Permière étape : contacter les « anciens » du village. Au Porge, deux hommes correspondent au profil. Le premier est l'auteur d'une histoire du Porge en trois volumes. « La chèvre d'or ? Je ne vous dirai rien. Au revoir monsieur. » Ambiance. Le deuxième, bon connaisseur de l'histoire locale, n'est pas beaucoup plus bavard. « J'en ai entendu parler, mais je ne peux pas vous en dire plus. » En désespoir de cause, j'appelle l'office du tourisme. Ouf : « C'est une histoire qui remonte à la Guerre de Cent ans. Pour éviter que les Anglais ne s'en empare, des Porgeais auraient décidé de couler leur réserve d'or sous la forme d'une chèvre, avant de l'enterrer. » Pourquoi cet omerta ? « Parce que certains villageois la cherchent, et ils ne veulent pas que ça se sache. Tentez votre chance du côté de Lège. La légende se raconte aussi là-bas. »

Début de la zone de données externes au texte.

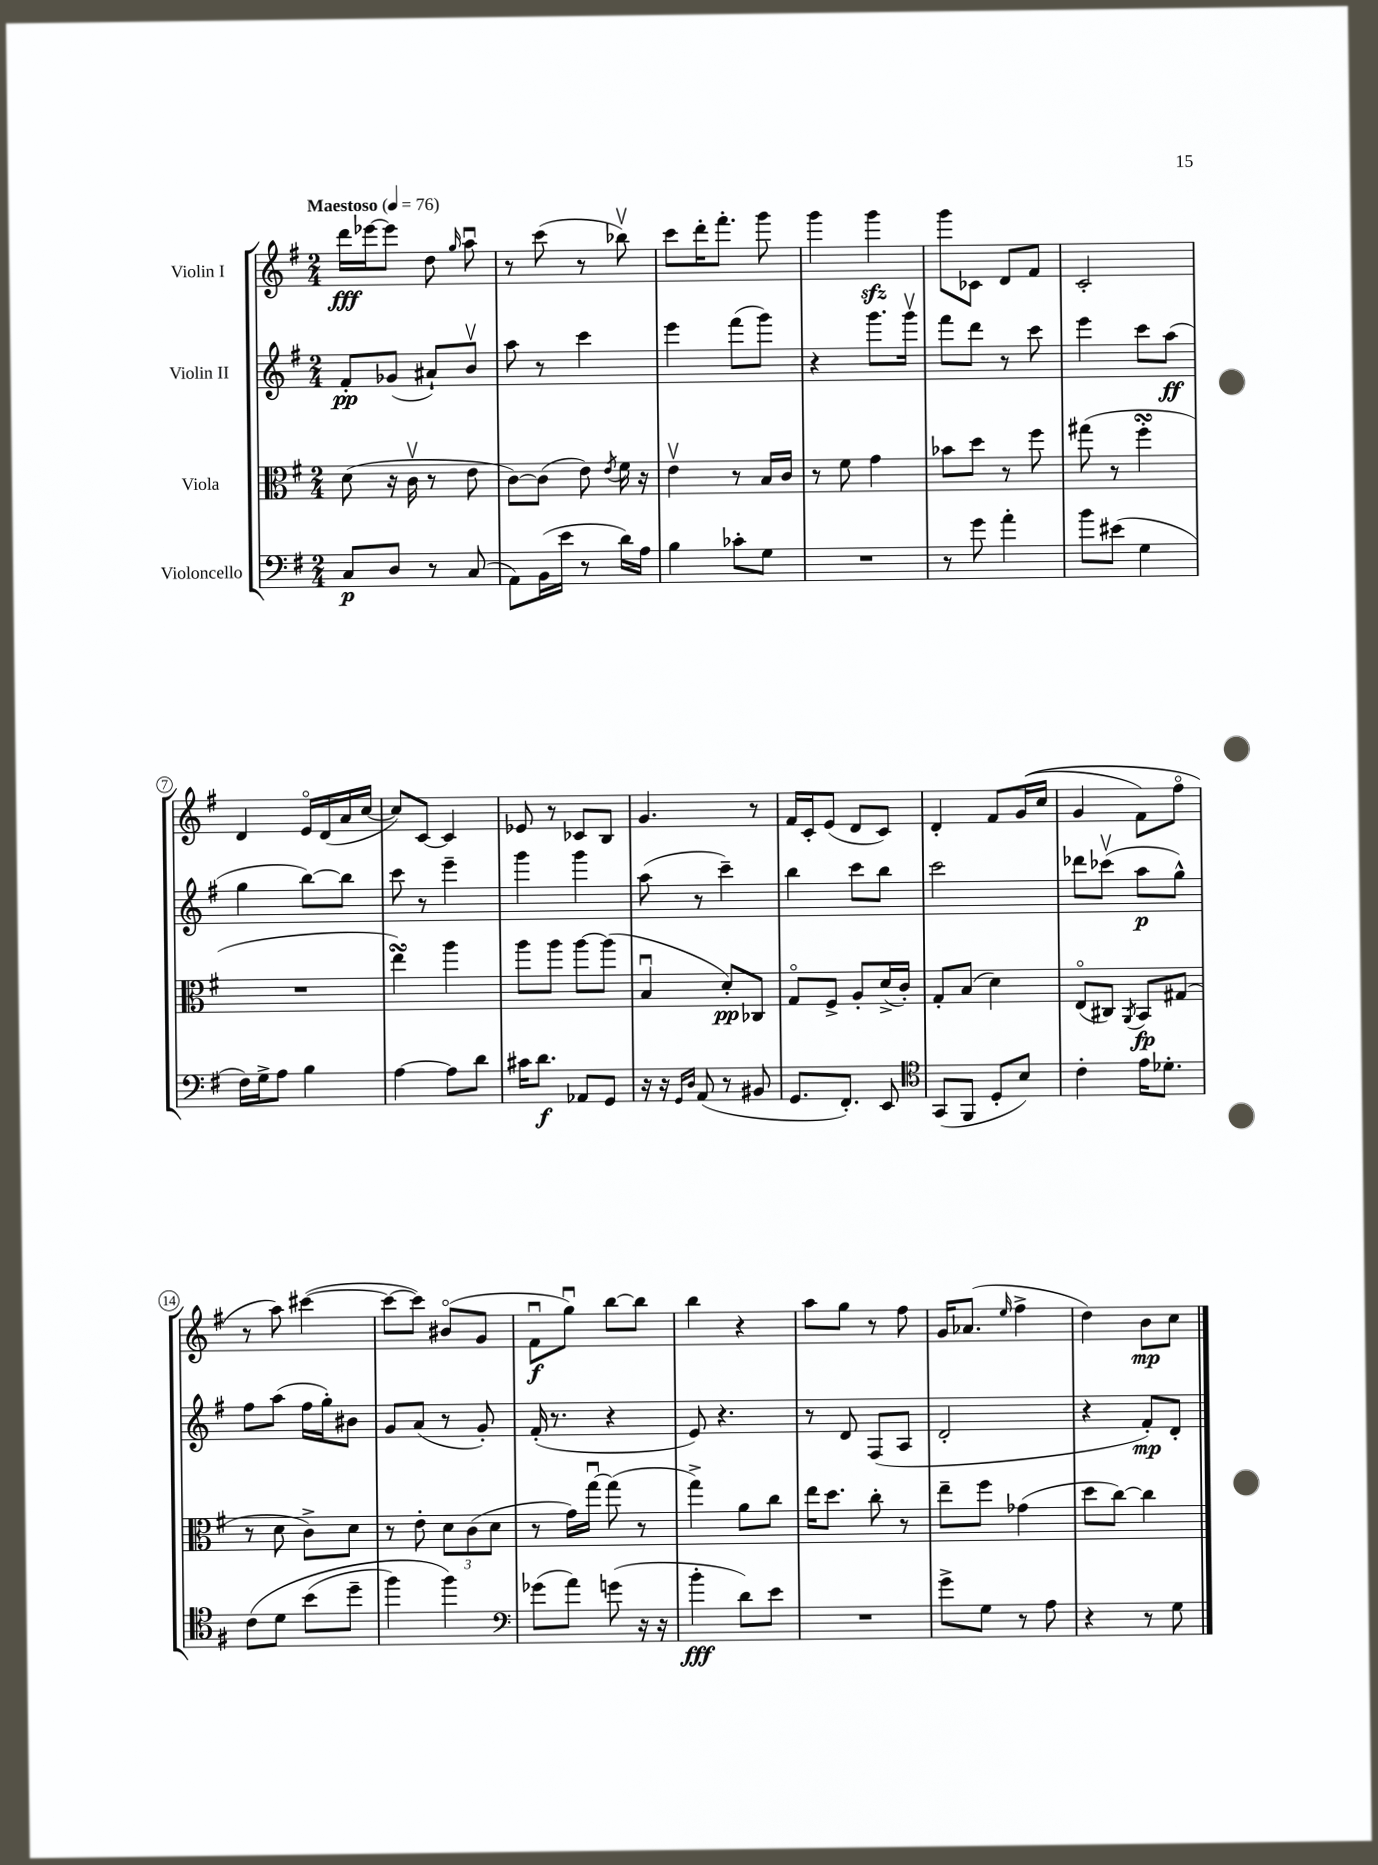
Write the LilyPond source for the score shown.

<<
\new StaffGroup <<
\new Staff = "s0" \with { instrumentName = "Violin I" } {
    \clef treble \key g \major \numericTimeSignature \time 2/4 \tempo "Maestoso" 4 = 76
    \autoBeamOff d'''16[\fff ees'''16~ ees'''8] d''8 \grace { g''16 } a''8\downbow |
    r8 c'''8( r8 bes''8\upbow) |
    c'''8[ d'''16-. fis'''8.]-. g'''8 |
    g'''4 g'''4\sfz |
    g'''8[ ces'8] d'8[ fis'8] |
    c'2-. |
    d'4 e'16[\flageolet d'16( a'16 c''16]~ |
    c''8[) c'8]~ c'4 |
    ees'8 r8 ces'8[ b8] |
    g'4. r8 |
    fis'16[ c'16-. e'8]( d'8[ c'8]) |
    d'4-. fis'8[ g'16(\( c''16] |
    g'4 fis'8[) fis''8]\flageolet |
    r8 a''8\) cis'''4~( |
    cis'''8[~ cis'''8]) bis'8[\flageolet( g'8] |
    fis'8[\downbow\f g''8]\downbow) b''8[~ b''8] |
    b''4 r4 |
    a''8[ g''8] r8 fis''8 |
    g'16[ aes'8.]( \grace { e''16 } fis''4-> |
    d''4) b'8[\mp c''8] \bar "|." |
}
\new Staff = "s1" \with { instrumentName = "Violin II" } {
    \clef treble \key g \major \numericTimeSignature \time 2/4
    \autoBeamOff fis'8[-.\pp ges'8]( ais'8[-!) b'8]\upbow |
    a''8 r8 c'''4 |
    e'''4 fis'''8[( g'''8]) |
    r4 g'''8.[ g'''16]\upbow |
    fis'''8[ d'''8] r8 c'''8 |
    e'''4 c'''8[ a''8]\ff( |
    g''4 b''8[~) b''8] |
    c'''8 r8 e'''4-- |
    g'''4 g'''4 |
    a''8( r8 c'''4--) |
    b''4 c'''8[ b''8] |
    c'''2 |
    des'''8[ ces'''8]\upbow( a''8[\p g''8]-^) |
    fis''8[ a''8]( fis''16[ g''16-.) bis'8] |
    g'8[ a'8]( r8 g'8-.) |
    fis'16-.( r8. r4 |
    e'8) r4. |
    r8 d'8 fis8[( a8] |
    d'2-. |
    r4 fis'8[-.\mp) d'8]-. \bar "|." |
}
\new Staff = "s2" \with { instrumentName = "Viola" } {
    \clef alto \key g \major \numericTimeSignature \time 2/4
    \autoBeamOff d'8( r16 c'16\upbow r8 e'8 |
    c'8[~) c'8]( e'8) \acciaccatura { e'8 } fis'16 r16 |
    e'4\upbow r8 b16[ c'16] |
    r8 fis'8 g'4 |
    bes'8[ d''8] r8 fis''8 |
    gis''8( r8 fis''4-.\turn |
    R2 |
    e''4\turn) a''4 |
    a''8[ a''8] a''8[~ a''8]( |
    b4\downbow d'8[-.\pp) ces8] |
    g8[\flageolet fis8]-> a8[-. d'16->( c'16]-.) |
    g8[-. b8]( d'4) |
    e8[\flageolet( cis8]) \acciaccatura { a,8 } b,8[\fp gis8]( |
    r8 d'8 c'8[->) d'8] |
    r8 e'8-. \tuplet 3/2 { d'8[ c'8( d'8] } |
    r8 g'16[) g''16]~\downbow g''8( r8 |
    g''4->) a'8[ c''8] |
    e''16[ d''8.] c''8-. r8 |
    e''8[-- fis''8] ges'4( |
    d''8[ c''8]~) c''4 \bar "|." |
}
\new Staff = "s3" \with { instrumentName = "Violoncello" } {
    \clef bass \key g \major \numericTimeSignature \time 2/4
    \autoBeamOff c8[\p d8] r8 c8( |
    a,8[) b,16( e'16] r8 d'16[) a16] |
    b4 ces'8[-. g8] |
    R2 |
    r8 g'8 a'4-. |
    b'8[ eis'8]( g4 |
    fis16[) g16-> a8] b4 |
    a4~ a8[ d'8] |
    cis'16[ d'8.]\f aes,8[ g,8] |
    r16 r16 \grace { g,16[ d16] } a,8( r8 bis,8 |
    g,8.[ fis,8.]-.) e,8 |
    \clef tenor g,8[( fis,8] d8[-. b8]) |
    c'4-. e'16[ des'8.]-. |
    c'8[\( d'8] b'8[( d''8]-- |
    fis''4) fis''4\) |
    \clef bass ges'8[( a'8]) g'8( r16 r16 |
    b'4-.\fff d'8[) e'8] |
    R2 |
    g'8[-> g8] r8 a8 |
    r4 r8 g8 \bar "|." |
}
>>
>>
\layout { \context { \Score \override BarNumber.stencil = #(make-stencil-circler 0.1 0.3 ly:text-interface::print) } }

Le trésor des Anglais. A la mairie de Lège, on ne fait pas de mystère autour de la biquette. « Le logo de la ville représente une chèvre. Ce n'est pas un hasard. » Rendez-vous au Canon, chez un auteur de livre d'histoire consacré au Bassin. Ici, la légende est un peu différente de celle du Porge. « Au moment de la bataille de Castillon en 1453, des troupes anglaises auraient coulé le fruit de leurs pillages sous la forme d'une chèvre. Ils l'auraient enterrée quelque part autour du Bassin. » L'homme me fait part de son scepticisme quant à la véracité de l'histoire. Puis ajoute : « Il existe un acte de partage datant de 1807 dans lequel les propriétaires d'un domaine de Biganos évoquent un trésor caché. » Le document disponible aux archives départementales stipule en effet que « s'il venait à se découvrir quelque objet enfoui dans les lieux, le partage en serait fait entre tous les co-partageants ».

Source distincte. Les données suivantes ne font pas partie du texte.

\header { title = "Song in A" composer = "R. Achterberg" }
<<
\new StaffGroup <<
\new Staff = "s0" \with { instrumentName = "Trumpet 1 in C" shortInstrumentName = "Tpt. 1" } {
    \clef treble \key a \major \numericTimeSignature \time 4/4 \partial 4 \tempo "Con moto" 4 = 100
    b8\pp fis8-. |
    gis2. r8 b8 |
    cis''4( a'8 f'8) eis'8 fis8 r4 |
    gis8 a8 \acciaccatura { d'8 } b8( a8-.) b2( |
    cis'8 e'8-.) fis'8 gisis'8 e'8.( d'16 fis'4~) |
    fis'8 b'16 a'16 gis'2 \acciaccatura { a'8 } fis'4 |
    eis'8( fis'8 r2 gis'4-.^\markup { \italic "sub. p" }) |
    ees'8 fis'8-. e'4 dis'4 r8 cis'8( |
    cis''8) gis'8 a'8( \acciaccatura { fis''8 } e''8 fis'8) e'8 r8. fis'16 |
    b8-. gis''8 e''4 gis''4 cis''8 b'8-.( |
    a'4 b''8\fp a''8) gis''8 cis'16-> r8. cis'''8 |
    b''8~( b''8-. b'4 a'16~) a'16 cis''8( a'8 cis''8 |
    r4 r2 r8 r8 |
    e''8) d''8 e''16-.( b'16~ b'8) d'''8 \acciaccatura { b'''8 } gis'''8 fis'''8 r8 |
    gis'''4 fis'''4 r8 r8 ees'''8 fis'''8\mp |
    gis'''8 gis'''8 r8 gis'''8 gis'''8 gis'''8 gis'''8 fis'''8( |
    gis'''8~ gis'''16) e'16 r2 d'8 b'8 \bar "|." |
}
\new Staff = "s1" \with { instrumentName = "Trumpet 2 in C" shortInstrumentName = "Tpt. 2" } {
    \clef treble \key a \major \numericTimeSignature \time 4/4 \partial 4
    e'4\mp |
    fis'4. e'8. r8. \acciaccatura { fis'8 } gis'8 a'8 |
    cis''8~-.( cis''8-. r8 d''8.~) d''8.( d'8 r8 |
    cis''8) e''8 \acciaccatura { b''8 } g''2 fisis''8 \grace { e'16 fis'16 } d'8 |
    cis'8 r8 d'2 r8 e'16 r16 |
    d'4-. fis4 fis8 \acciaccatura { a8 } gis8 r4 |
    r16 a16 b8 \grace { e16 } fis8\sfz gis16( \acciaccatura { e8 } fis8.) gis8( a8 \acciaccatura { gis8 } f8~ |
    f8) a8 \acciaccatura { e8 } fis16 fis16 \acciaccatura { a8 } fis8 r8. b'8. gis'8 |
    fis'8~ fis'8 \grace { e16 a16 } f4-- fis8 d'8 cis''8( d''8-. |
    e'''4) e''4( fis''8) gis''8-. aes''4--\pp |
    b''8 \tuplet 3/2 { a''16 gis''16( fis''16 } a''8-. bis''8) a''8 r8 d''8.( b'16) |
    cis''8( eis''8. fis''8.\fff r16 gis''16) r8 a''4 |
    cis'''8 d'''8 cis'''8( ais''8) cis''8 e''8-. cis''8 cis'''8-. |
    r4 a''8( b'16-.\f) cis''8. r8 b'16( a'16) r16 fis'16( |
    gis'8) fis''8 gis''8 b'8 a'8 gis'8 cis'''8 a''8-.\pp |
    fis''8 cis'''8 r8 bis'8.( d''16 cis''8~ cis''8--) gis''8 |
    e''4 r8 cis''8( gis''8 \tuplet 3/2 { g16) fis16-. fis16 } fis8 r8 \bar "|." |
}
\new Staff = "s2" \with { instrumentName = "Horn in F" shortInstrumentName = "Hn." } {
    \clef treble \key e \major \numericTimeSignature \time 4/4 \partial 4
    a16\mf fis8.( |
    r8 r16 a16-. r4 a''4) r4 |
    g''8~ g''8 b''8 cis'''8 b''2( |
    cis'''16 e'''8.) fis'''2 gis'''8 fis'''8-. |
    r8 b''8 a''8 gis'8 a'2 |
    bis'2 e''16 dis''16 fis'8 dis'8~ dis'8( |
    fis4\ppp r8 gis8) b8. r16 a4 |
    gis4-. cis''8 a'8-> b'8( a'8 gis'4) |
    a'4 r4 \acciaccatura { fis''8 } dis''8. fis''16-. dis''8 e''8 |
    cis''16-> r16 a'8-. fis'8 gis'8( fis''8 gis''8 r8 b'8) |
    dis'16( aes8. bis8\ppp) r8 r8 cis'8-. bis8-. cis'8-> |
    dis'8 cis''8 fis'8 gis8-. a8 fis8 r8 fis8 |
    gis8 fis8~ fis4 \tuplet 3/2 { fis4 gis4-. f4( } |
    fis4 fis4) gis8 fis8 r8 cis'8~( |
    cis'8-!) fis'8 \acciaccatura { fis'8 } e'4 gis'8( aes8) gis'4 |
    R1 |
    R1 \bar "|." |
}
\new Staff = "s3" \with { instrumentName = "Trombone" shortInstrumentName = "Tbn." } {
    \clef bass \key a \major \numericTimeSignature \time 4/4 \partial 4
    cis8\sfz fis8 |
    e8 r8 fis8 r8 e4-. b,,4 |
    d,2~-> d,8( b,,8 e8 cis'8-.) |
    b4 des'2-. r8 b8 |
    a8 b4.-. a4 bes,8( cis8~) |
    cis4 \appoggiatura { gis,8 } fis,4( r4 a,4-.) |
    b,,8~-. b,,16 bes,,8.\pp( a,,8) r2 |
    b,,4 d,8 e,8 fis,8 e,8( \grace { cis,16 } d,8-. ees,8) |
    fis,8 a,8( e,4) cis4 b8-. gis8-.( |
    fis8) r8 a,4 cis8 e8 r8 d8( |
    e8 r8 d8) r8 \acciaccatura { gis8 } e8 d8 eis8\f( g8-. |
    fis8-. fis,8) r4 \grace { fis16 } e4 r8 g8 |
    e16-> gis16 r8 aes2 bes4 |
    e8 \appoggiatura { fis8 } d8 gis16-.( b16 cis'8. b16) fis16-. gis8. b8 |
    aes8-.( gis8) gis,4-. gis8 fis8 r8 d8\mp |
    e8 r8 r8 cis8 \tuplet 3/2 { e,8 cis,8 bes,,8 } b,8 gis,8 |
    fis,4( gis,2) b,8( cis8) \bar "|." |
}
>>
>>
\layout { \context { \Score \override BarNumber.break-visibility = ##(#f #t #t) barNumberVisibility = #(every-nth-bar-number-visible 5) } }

Le mystérieux souterrain. Direction Biganos. Je retrouve la trace du domaine en question au lieu-dit du « Comprian ». La gardienne m'interpelle avant même que j'ai eu le temps de sonner. « On nous embête beaucoup avec cette histoire. Des gens sautent par-dessus la clôture pour aller faire des fouilles. Désolée, mais vous n'entrerez pas. » Voyant ma déception, elle me donne le nom d'une figure locale censée pouvoir m'aider. L'homme est très âgé, mais la pioche est bonne. « On dit qu'un passage souterrain relie le puit du domaine de Comprian au castéra (sorte de fortification, ndlr) de Biganos. Il faudrait peut-être aller voir du côté de ce castéra. »
Arrivé aux environs du castéra, j'aperçois un site de fouille archéologique. Les bénévoles m'expliquent que leurs recherches n'ont rien à voir avec une prétendu chèvre en or. A côté d'eux, un homme. C'est un ancien conseiller municipal de la ville. L'histoire de la chèvre, il l'a connaît bien. « Quand j'étais ado, je suis allé voir ce fameux puit au domaine de Comprian. Il était obstrué, mais on distinguait nettement un départ de souterrain. » Cette fois, je me décide à aller voir de près ce fameux castéra. Déception : aucune trace d'une quelconque galerie enfouie sous terre.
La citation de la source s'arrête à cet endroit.